0

In my data, I have some items that a customers purchase. I need to predict the customers behavior with different items. But in the test set, there are some items that are not present in the training set, how can I deal with these?

Thank you.

1 Answers1

0

Could you add a few more details? Do you have categories for the items (i.e., food, clothes, etc.)? I wrote briefly about a few things that might help below. I will update once I get a little more information about the task. :)

Domain Adaptation Domain adaptation might be useful in a setting like this. Since you have access to the (unlabeled?) test data, you can use something like importance weighting, where you adjust the weight of your source (training) distribution to reflect your target (test) distribution. This does not immediately solve the problem of predicting a customer's behavior with different items, but it may be useful. In practice domain adaptation is a hard problem and strong performance depends on a metric called the "discrepancy" of the distribution.

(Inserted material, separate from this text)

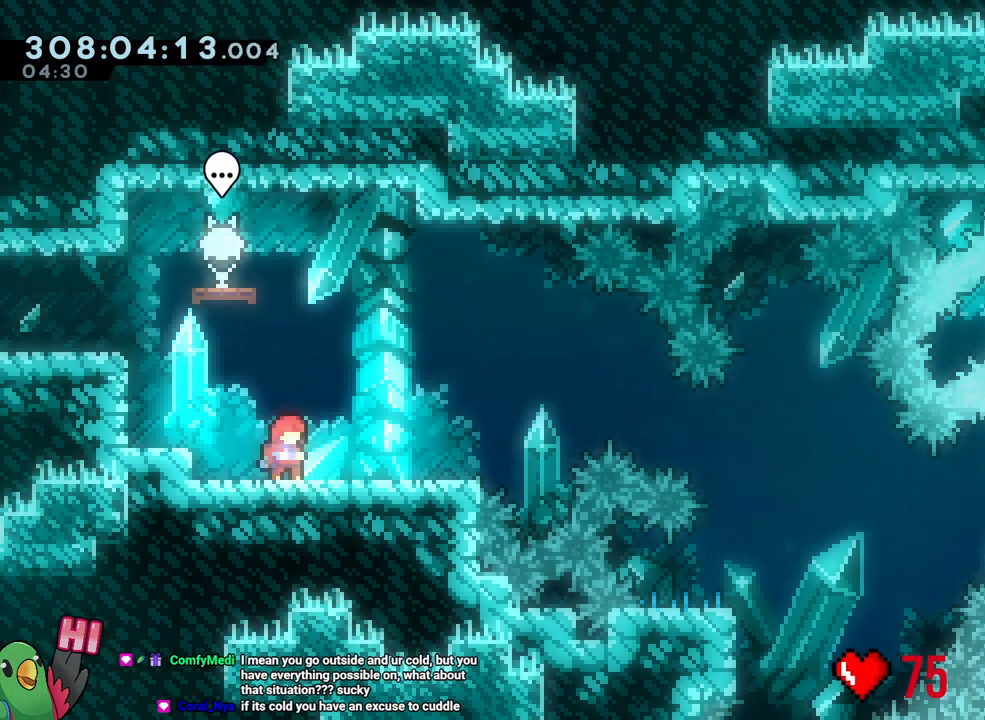
{"buttons": [], "left_stick": "center", "right_stick": "center", "events": []}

Here is a very good (and current) review on domain adaptation: http://www.cs.nyu.edu/~mohri/pub/nsmooth.pdf

Online Learning Are you able to turn this into an online learning problem? You could update the weights of your hypothesis based on the test solution. This won't necessarily help you when you see the new item the first time, but when you see the new item, you can update the algorithm accordingly.

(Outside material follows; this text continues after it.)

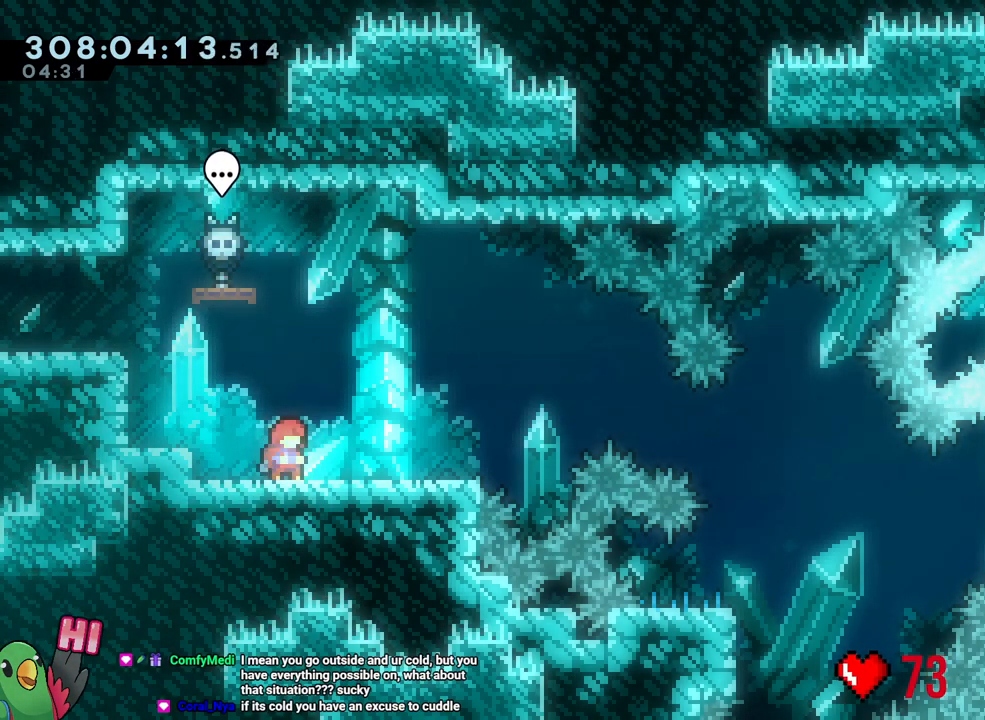
{"buttons": [], "left_stick": "center", "right_stick": "center", "events": []}
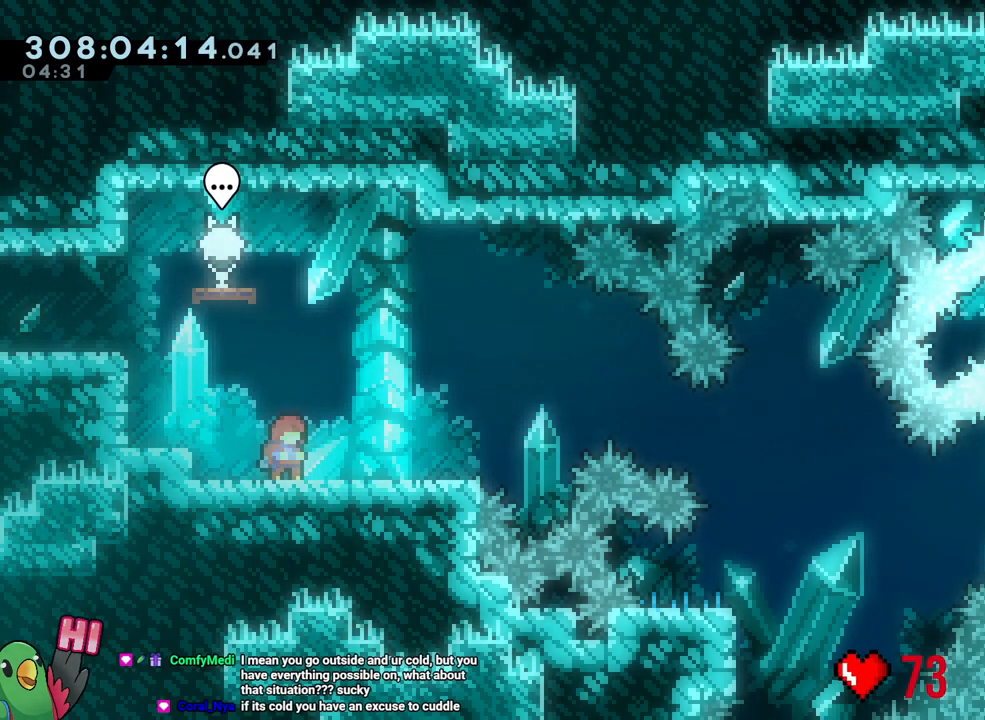
{"buttons": [], "left_stick": "center", "right_stick": "center", "events": []}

Some thorough lecture notes and extensive reading list: http://www.cims.nyu.edu/~mohri/amls/lecture_4.pdf

Structured Learner Is there temporal structure to your data? Are you given the order in which items were purchased? There may be temporal structure that you can exploit here (time of day, number of items purchased previously, etc). These algorithms have been developed extensively for NLP problems, but they can be easily extended to other tasks.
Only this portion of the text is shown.